Então — nas quadras indecisas entre a seca e o verde, quando se
topam os últimos fios de água no lodo das ipueiras e as últimas
folhas amareladas nas ramas das baraúnas, e o forasteiro se assusta e
foge ante o flagelo iminente, aquele segue feliz nas travessias
longas, pelos desvios das veredas, firme na rota como quem conhece a
palmo todos os recantos do imenso lar sem teto. Nem lhe importa que a
jornada se alongue, e as habitações rareiem, e se extingam as
cacimbas, e escasseiem, nas baixadas, os abrigos transitórios, onde
sesteiam os vaqueiros fatigados.
Cercam-lhe relações antigas. Todas aquelas árvores são para ele
velhas companheiras. Conhece-as todas. Nasceram juntos; cresceram
irmãmente; cresceram através das mesmas dificuldades, lutando com as
mesmas agruras, sócios dos mesmos dias remansados.

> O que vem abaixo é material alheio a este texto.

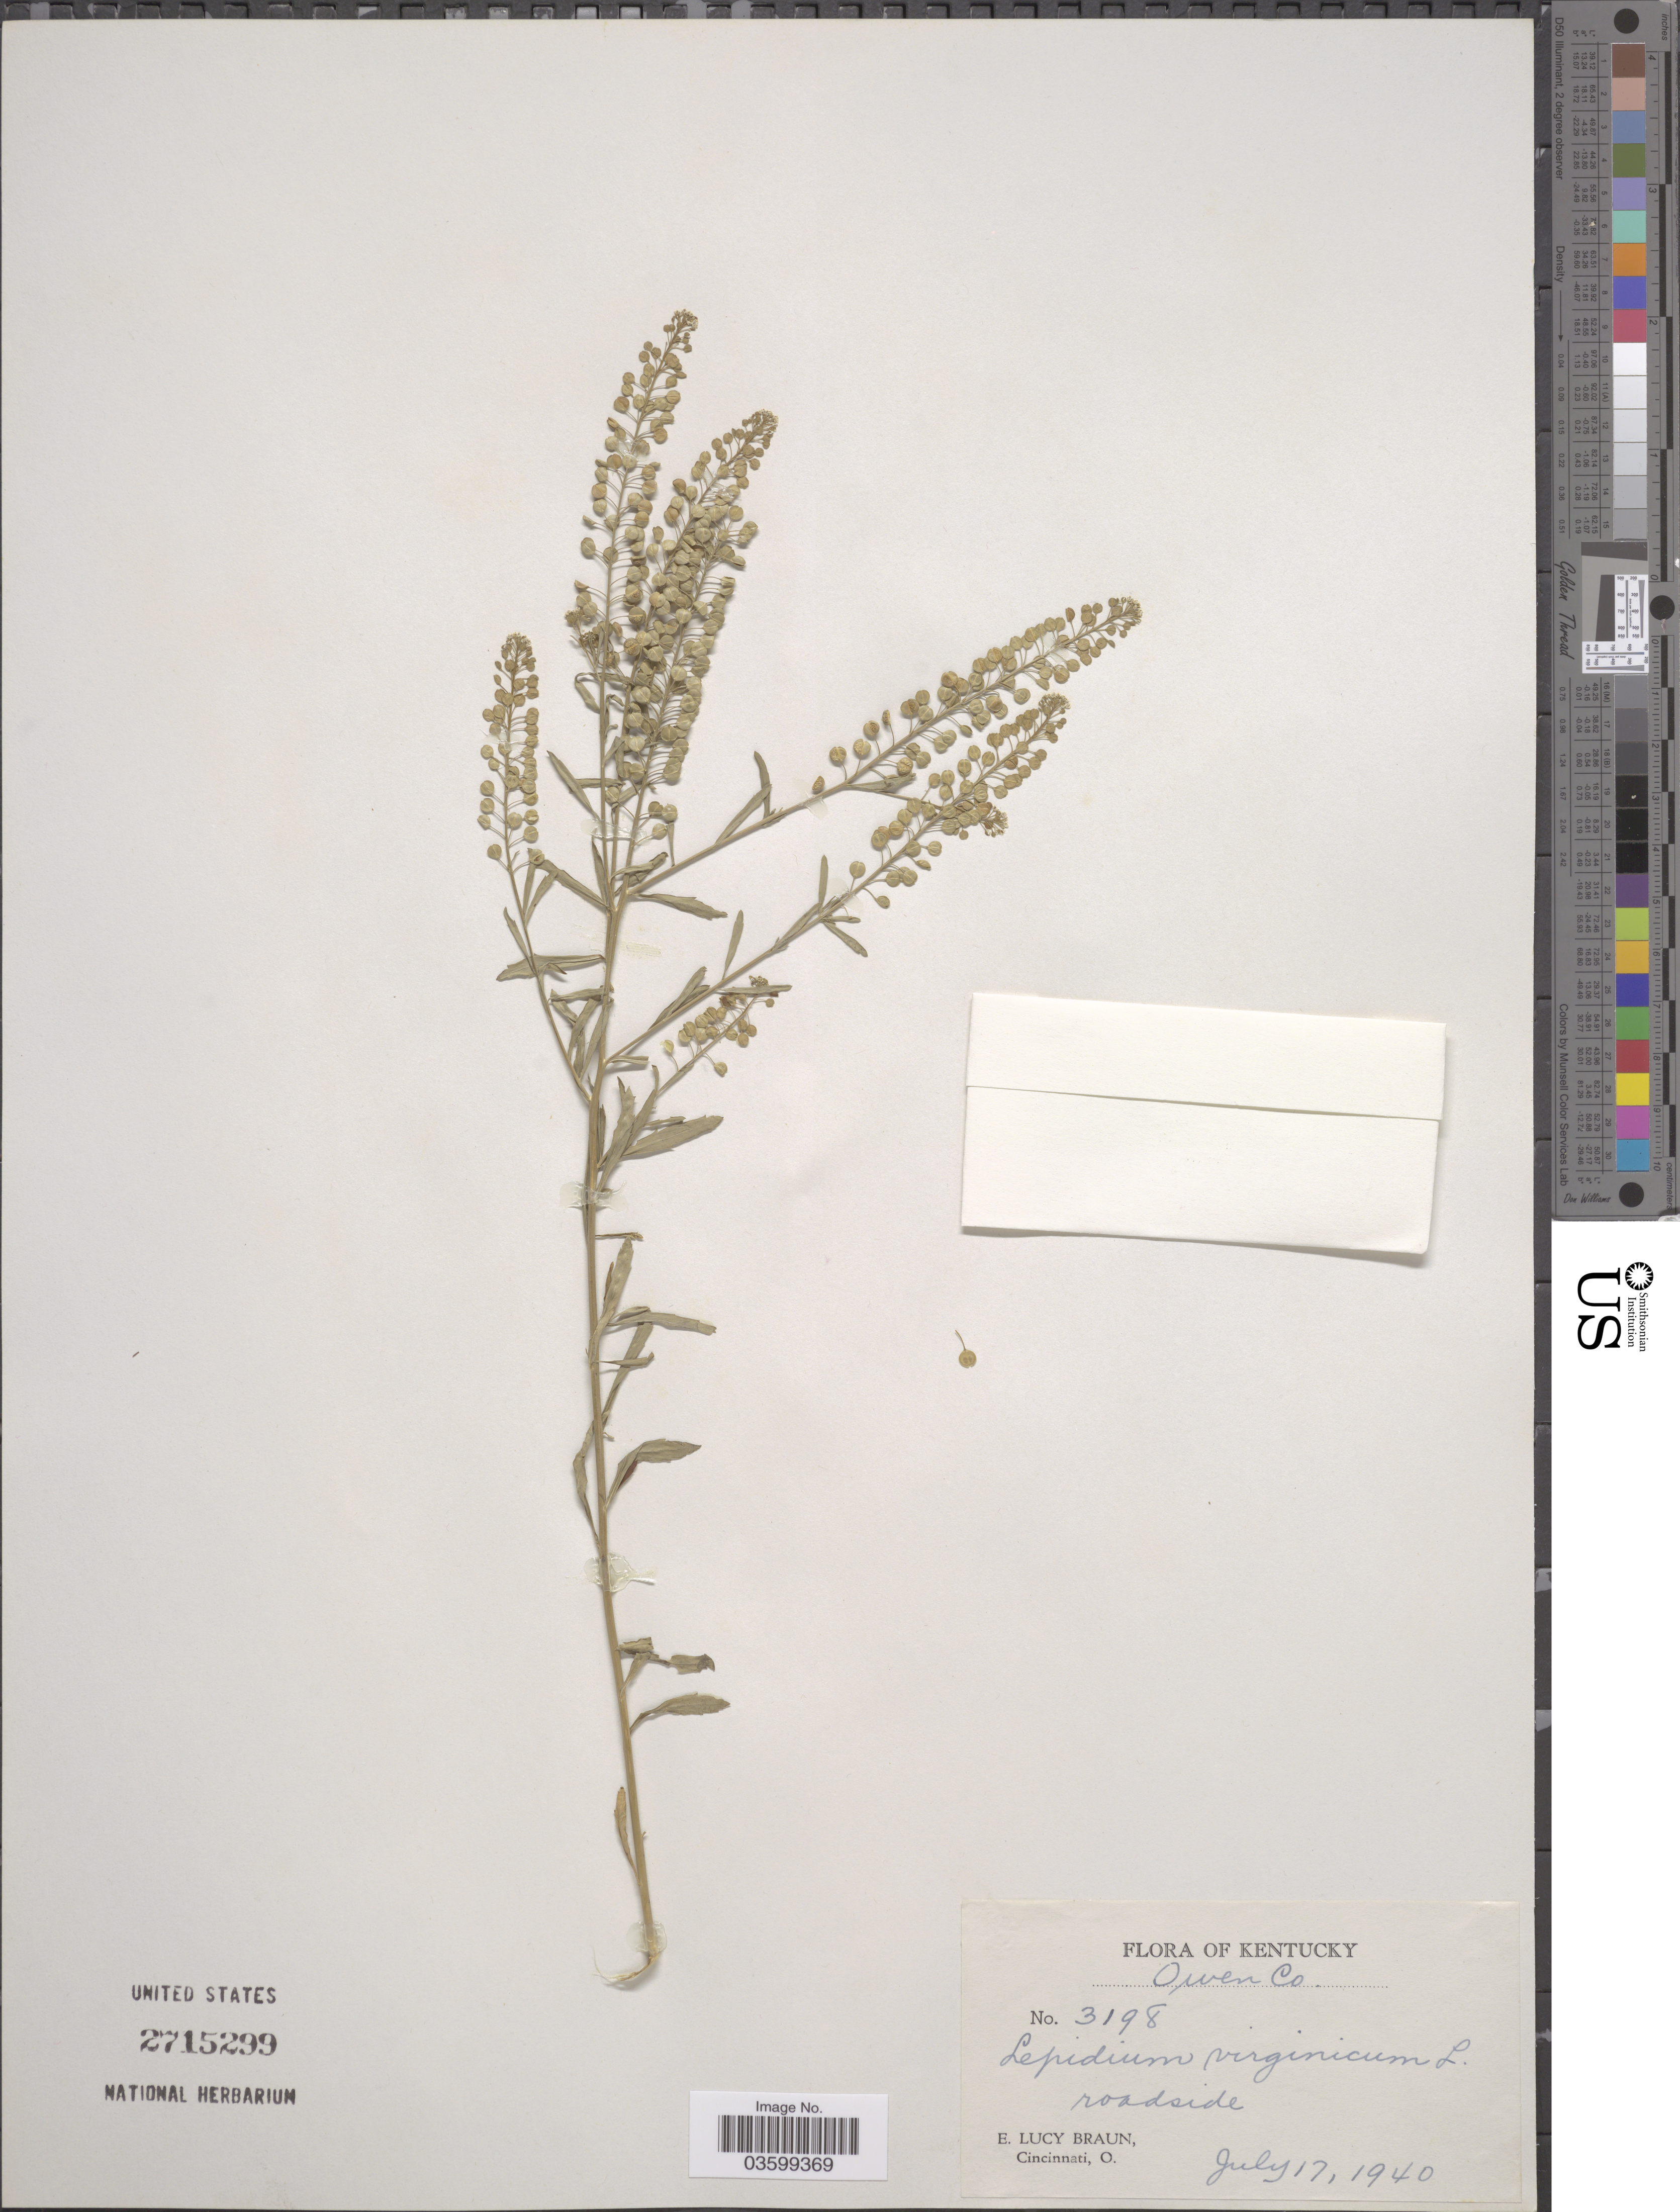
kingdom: Plantae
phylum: Tracheophyta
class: Magnoliopsida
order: Brassicales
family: Brassicaceae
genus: Lepidium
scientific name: Lepidium virginicum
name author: L.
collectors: E. L. Braun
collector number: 3198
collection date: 1940-07-17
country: United States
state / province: Kentucky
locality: Owen Co. Roadside.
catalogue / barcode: US 2715299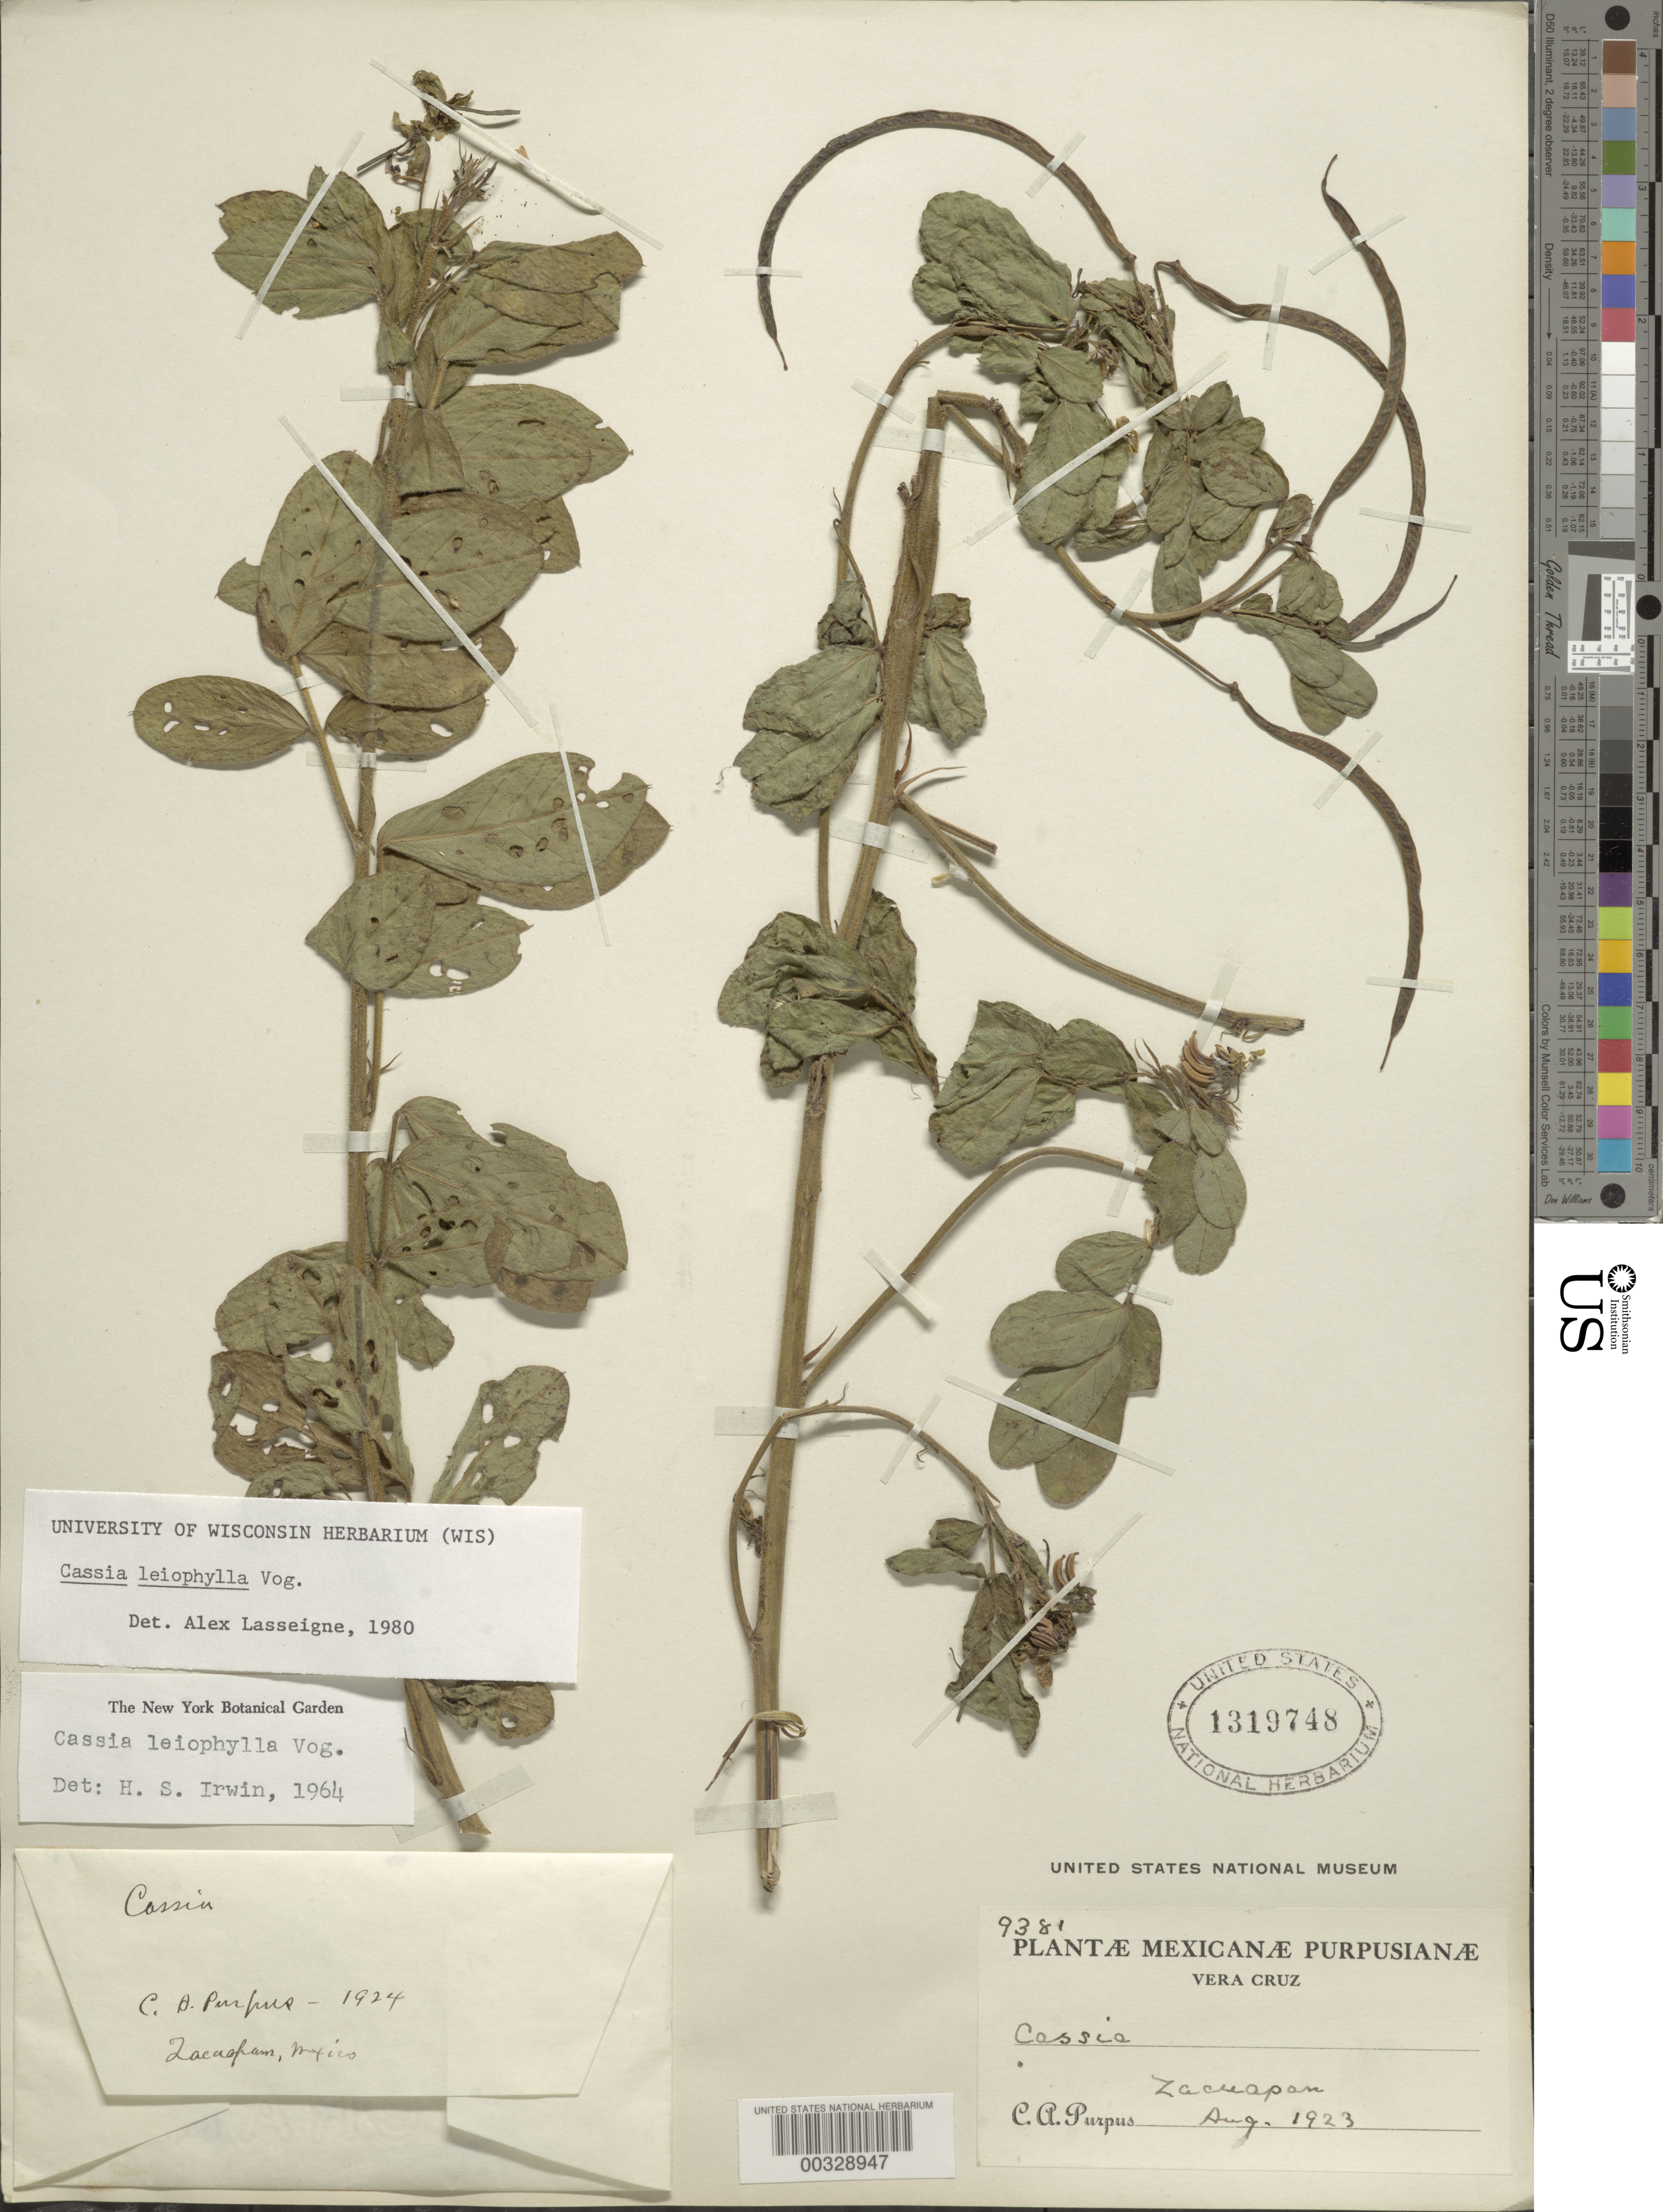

O umbu desaltera-o e dá-lhe a sombra escassa das derradeiras
folhas; o araticum, o ouricuri virente, a mari elegante, a quixaba
de frutos pequeninos, alimentam-no a fartar; as palmatórias,
despidas em combustão rápida dos espinhos numerosos, os mandacarus
talhados a facão, ou as folhas dos juás — sustentam-lhe o cavalo;
os últimos lhe dão ainda a cobertura para o rancho provisório; os
caroás fibrosos fazem-se cordas flexíveis e resistentes... E se
é preciso avançar a despeito da noite, e o olhar afogado no escuro
apenas lobriga a fosforescência azulada das cunanãs dependurando-se
pelos galhos como grinaldas fantásticas, basta-lhe partir e acender
um ramo verde de candombá e agitar pelas veredas, espantando as
suçuaranas deslumbradas, um archote fulgurante... A natureza toda
protege o sertanejo. Talha-o como Anteu, indomável. É um titã
bronzeado fazendo vacilar a marcha dos exércitos.